Intervention de Jean-Christophe Sciberras

Mission d'information sur le mal-être au travail — Réunion du 31 mars 2010 : 1ère réunion
Table ronde réunissant les représentants de plusieurs entreprises privées

Jean-Christophe Sciberras, directeur des ressources humaines France et directeur des relations sociales Monde du groupe Rhodia :

a souligné que l'entreprise, issue en 1999 d'une scission du groupe Rhône-Poulenc, a connu des débuts difficiles, à tel point que son dépôt de bilan a été envisagé, ce qui conduit ensuite à relativiser certains problèmes.
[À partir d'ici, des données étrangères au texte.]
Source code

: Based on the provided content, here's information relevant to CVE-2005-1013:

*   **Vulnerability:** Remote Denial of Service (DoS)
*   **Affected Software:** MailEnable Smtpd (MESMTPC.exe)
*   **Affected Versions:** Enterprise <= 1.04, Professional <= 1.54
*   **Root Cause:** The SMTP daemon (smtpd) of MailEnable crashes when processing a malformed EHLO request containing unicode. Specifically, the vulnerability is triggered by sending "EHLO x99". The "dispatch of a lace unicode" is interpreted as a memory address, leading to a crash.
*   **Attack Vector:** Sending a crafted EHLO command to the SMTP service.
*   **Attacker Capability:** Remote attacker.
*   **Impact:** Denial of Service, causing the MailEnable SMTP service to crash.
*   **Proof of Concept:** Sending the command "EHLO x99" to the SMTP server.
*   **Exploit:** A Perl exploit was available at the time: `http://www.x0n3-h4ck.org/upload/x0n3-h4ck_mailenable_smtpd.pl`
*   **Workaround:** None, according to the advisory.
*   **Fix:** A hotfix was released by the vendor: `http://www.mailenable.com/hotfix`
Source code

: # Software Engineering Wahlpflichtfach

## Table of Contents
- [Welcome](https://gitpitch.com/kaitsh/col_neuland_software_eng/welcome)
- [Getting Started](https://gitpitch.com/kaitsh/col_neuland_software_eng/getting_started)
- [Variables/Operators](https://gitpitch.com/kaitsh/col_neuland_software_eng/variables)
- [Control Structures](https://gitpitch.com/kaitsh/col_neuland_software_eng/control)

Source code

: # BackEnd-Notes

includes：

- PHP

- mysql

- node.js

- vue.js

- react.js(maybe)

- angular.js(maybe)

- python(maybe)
La notion de « risques psychosociaux » est récente et n'est pas encore bien définie. Les homologues étrangers du secteur ne comprennent d'ailleurs pas toujours très bien le débat français actuel.

Rhodia a fait réaliser une enquête dans un de ses centres de recherche, employant 450 salariés, qui a montré que la pression au travail y était modérée. La charge de travail est pourtant lourde, mais elle est compensée par un fort soutien social. Une autre enquête conduite dans une usine a abouti au même résultat. Ces bons résultats collectifs n'empêchent cependant pas d'être confrontés à des problèmes individuels.

La médiatisation du phénomène de mal-être au travail a incité les pouvoirs publics à réagir rapidement : on a demandé aux entreprises de négocier, en quelques mois, un accord sur le sujet. Or, seul un accord de méthode peut être sérieusement élaboré dans un laps de temps aussi court. Il faudra certainement plusieurs mois supplémentaires pour arriver à un accord sur le fond.

Rhodia dispose, au niveau national, d'une instance en charge de l'hygiène et de la sécurité, ce que le code du travail n'impose mais qui a été décidé conventionnellement. L'accord de méthode confie à cette institution le soin d'évaluer les risques et d'y apporter des réponses.

Sur le plan juridique, certaines constructions jurisprudentielles incitent à l'inquiétude. Les entreprises ont en effet une obligation de résultat en matière de sécurité au travail. Or, si les entreprises savent gérer les risques physiques, il est plus compliqué pour elles de prévenir les risques psychiques. L'entreprise peut agir sur l'organisation et la charge de travail et sur les pratiques managériales, mais n'a pas de prise sur la vie privée de ses salariés, ce qui est d'ailleurs une bonne chose. Les individus formant un tout, des difficultés personnelles peuvent favoriser la survenance d'un accident sur le lieu de travail, qui sera présumé être un accident du travail. Ceci pourrait inciter les entreprises à être excessivement prudentes dans le recrutement de leurs salariés, en cherchant à sélectionner ceux qui présentent le moins de risques, avec potentiellement un risque d'atteinte à leur vie privée. Les entreprises comme les médecins du travail manquent également des outils adéquats pour évaluer la charge mentale d'un poste et déterminer si un salarié est apte ou non à l'occuper.

Enfin, une réflexion est nécessaire sur la spécificité du rapport des Français au travail. Dans d'autres pays, lorsque les salariés sont trop stressés et ne se sentent pas bien dans leur entreprise, ils n'hésitent pas à la quitter. En France, les démissions sont plus rares, les salariés sont attachés à l'idée de carrière et se sentent plus facilement enfermés dans leur travail lorsqu'une difficulté survient, ce qui peut sans doute expliquer en partie le mal-être actuel.